Posted to user@nutch.apache.org by Marko Asplund <ma...@gmail.com> on 2015/03/25 08:54:00 UTC

Custom crawling application design questions

Hi,

I'm designing an application that needs to extract and analyse content and
metadata for a selected set of web pages. The page URLs are generated by an
existing application component based on information collected in a
database. After initial page analysis the application should be able to
detect changes in the pages and redo the analysis, as needed. The number of
pages is expected to grow gradually up to about 20 million.

The application considers certain subsets of URLs to be related and these
sets should be analysed and processed together when fetched content is
available. Typically, the number of URLs per subset will be from 10 to 20
and they'll often be located in the same website. For each URL subset the
application will decide which links to follow and fetch. The application
needs to extract information from the content, it can do this in the same
pass as Nutch or in an additional parsing step.

Being new to Nutch, I'd like ask input from this mailing list on what would
be the best way to use and customise Nutch in this kind of scenario. Can
you give any extension point documentation and pointers to other resources
that would be relevant in this case?

So far, I've identified the following extension points that could
potentially be useful:
* URLFilter, SegmentMergeFilter or ScoringFilter: could be used for
selecting new links to fetch
* indexing filter: analysing and processing page content
* index writer: post-processing a segment and writing results

Do you think these are valid in this case?

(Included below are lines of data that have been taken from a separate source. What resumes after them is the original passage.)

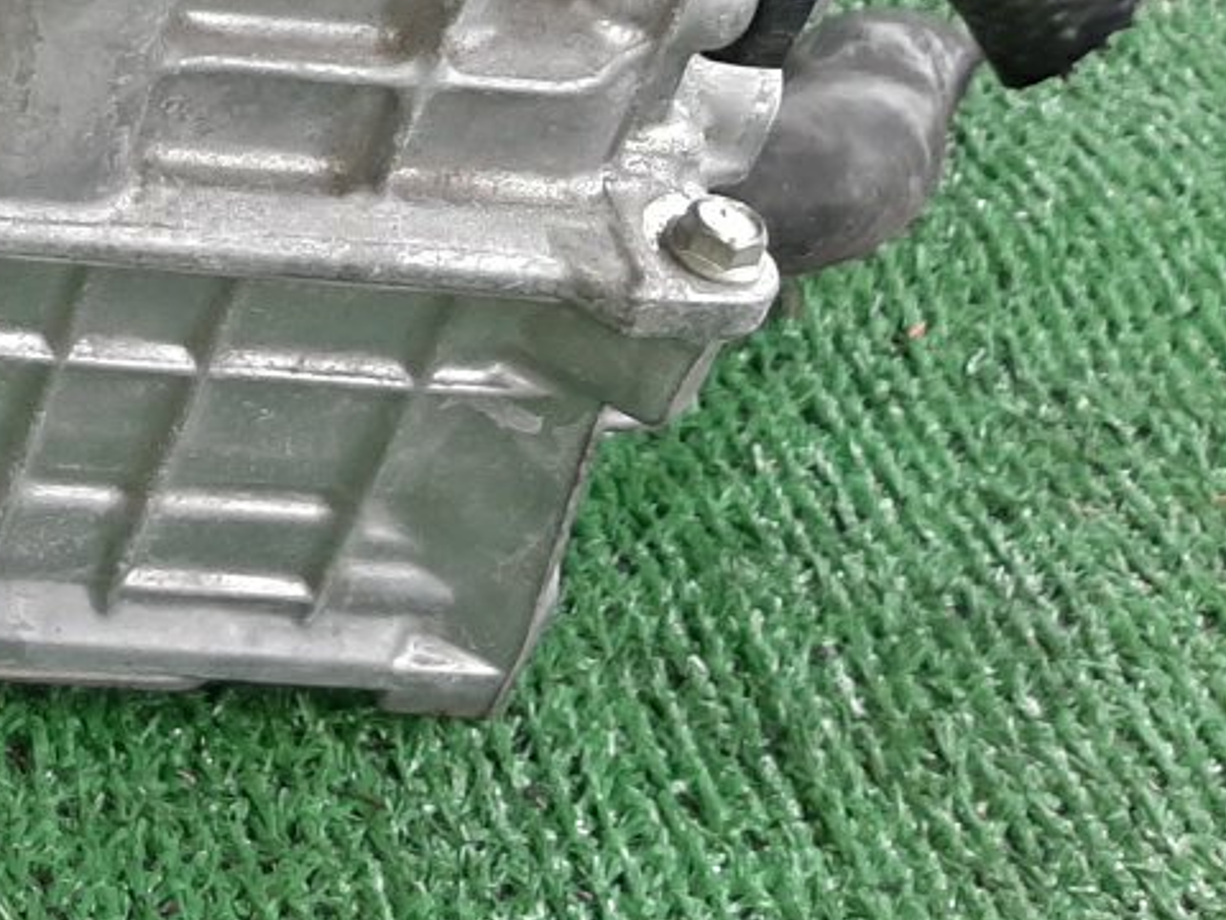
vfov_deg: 18.5
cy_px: 23
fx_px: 2763
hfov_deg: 21.2
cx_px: -608
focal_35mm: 78
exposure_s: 1/50
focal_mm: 3.93
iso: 96
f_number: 1.7
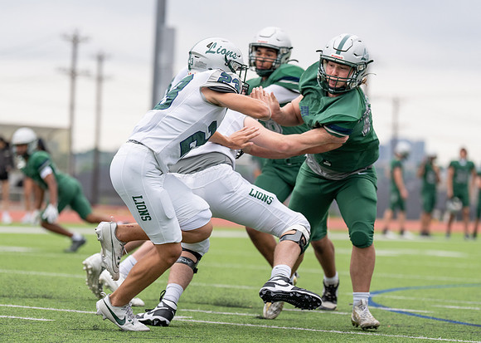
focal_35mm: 185
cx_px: 202
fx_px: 2531
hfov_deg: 10.9
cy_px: 178
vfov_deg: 7.7
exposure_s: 1/1250
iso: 250
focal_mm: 136
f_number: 2.8
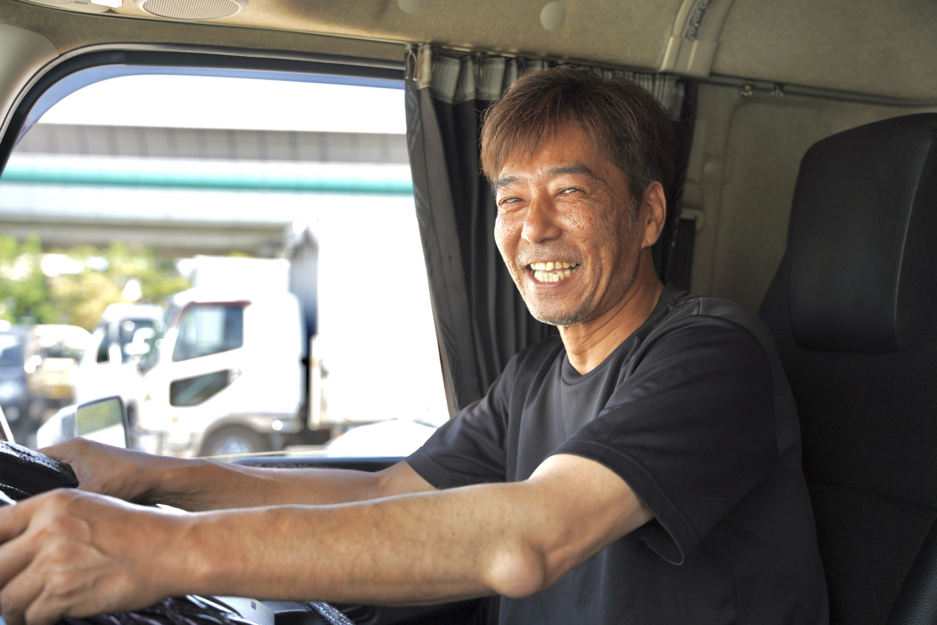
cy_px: 312
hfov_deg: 48.0
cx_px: 468
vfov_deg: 33.1
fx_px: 1051
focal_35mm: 40
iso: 100
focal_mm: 40.4
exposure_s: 1/200
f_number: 3.5
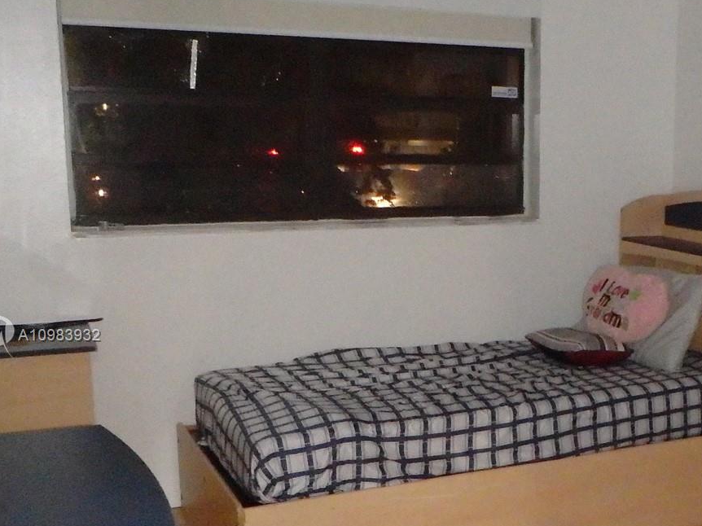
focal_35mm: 52
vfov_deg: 27.9
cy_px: 336
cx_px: 623
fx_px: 1054
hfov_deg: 34.9
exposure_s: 1/30
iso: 3200
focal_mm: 5
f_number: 3.9
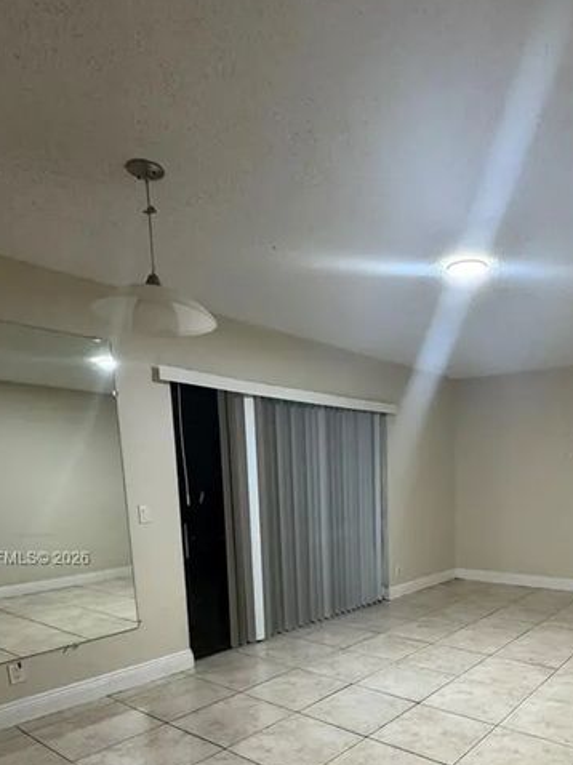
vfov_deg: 65.8
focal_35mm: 25
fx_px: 552
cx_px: 391
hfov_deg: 53.5
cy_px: 559
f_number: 2.2
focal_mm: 2.22
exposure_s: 1/60
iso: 320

Which Nutch version would you recommend using for new development projects?
Version 1.9 or 2.3?

Can the fetch list be dynamically changed during a crawl or can new URLs
only be added for the next crawl?

How should the URL subset concept relate to the segment concept in Nutch?
>From the application point of view, it would be simpler to make Nutch
process the subset of URLs as one segment, but this design would probably
tradeoff performance if throttling is used. Does Nutch typically process
just one segment at a time or can multiple segments be processed
concurrently with throttling performed across all segments? Or should the
concept of URL subset be implemented in the application instead and the
application be made to track when content for a particular URL subset will
be available?

best regards,

marko